The research results have been published in the journal Optics and Lasers in Engineering (Q1; IF:4,6).
Composite materials and foamed metals are actively used today in new generation space and transportation equipment. Existing non-destructive testing methods are not fully suitable for quality control of such materials with laminated, cellular or porous structure. This determines the importance of creating new methods of non-destructive testing to detect defects in products of complex configuration.
Scientists of Tomsk Polytechnic University have developed an alternative non-contact system for diagnosing the quality of aluminum, carbon fiber and glass fiber composite materials. The main feature of the method is the use of a non-contact broadband radiator to inject an acoustic signal into the inspected products. The process of propagation of elastic waves in materials and their interaction with defective inclusions is analyzed by scanning laser vibrometry. Data processing makes it possible to determine the resonance frequencies of the controlled product and to highlight the areas of defects in their presence.
In order to study the vibration characteristics of the gas-discharge emitter, the scientists examined the air space near the emitter as part of the experiment. For this purpose they used the method of refractovibrometry. It consists in the refraction of the laser beam in the zones of variable pressure in the air created during the propagation of ultrasound. By creating a high density of points in the scanning area, the research team visualized with high accuracy the propagation of acoustic fields emitted by the gas discharge emitter in a wide range of frequencies.The principle of the gas discharge emitter is based on the electro-thermo-acoustic effect accompanying the flow of spark discharge current in air at atmospheric pressure. The flow of the electric current pulse causes a strong heating and expansion of the discharge plasma, which is accompanied by a pressure jump in the gas discharge gap. This leads to the appearance of acoustic vibrations on the surface of the transmitter and, accordingly, in the environment. The transmitter operates in pulse mode - it "shoots" beams of acoustic waves of different frequencies into the air. The discharge pulses are sharp and short-lived, and the generated acoustic signals are characterized by a wide range of frequencies,
"The pulse mode of operation of the gas discharge transmitter allows us to perform modal analysis of materials, i.e. to determine natural frequencies and vibration modes of products. In this case, due to the short duration of the discharge pulse, the spectral composition of the generated acoustic signal contains a number of frequencies, and the plate under test oscillates at different frequencies of the excitation signal present in the pulse. This leads to a multi-frequency resonant response of both the plate itself and its defective inclusions. We have shown that the pulsed gas discharge emitter allows us to detect defects in materials in a single experiment without using a set of resonant emitters and changing them, which significantly reduces the inspection time. This makes it an effective tool for non-destructive, non-contact testing of materials," says Daria Derusova.
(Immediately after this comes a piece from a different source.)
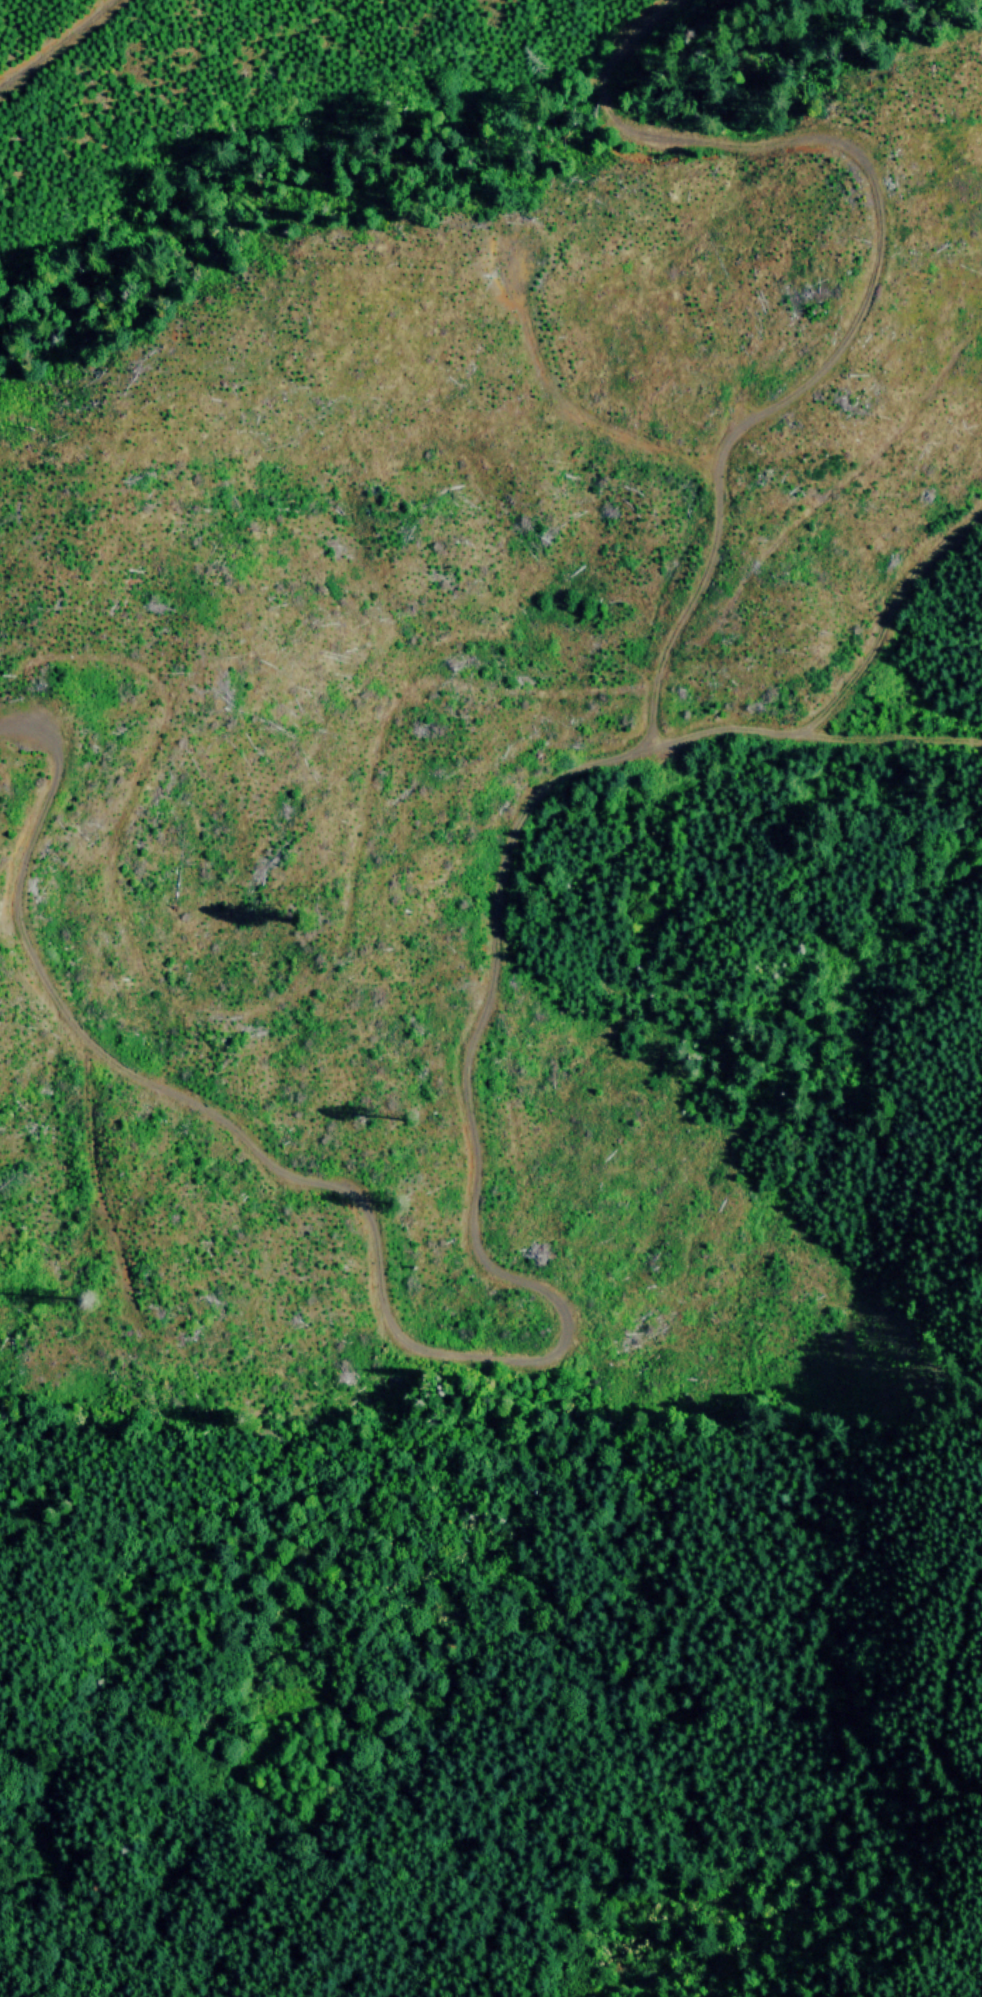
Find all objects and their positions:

Non-contact diagnostics is more accurate because it eliminates the influence of the attached mass on the test results. This method is energy efficient and less expensive because a large amount of energy is transmitted in the pulse for a short period of time. In addition, it can be applied to the inspection of thin, brittle and hydrophilic materials.
The Russian Science Foundation project will continue for the next two years. The scientists plan to improve the stability of the device so that the amount of energy transferred is stable from pulse to pulse. To do this, the researchers plan to adjust the internal parameters of the current pulse generator and study different configurations of the electrode system.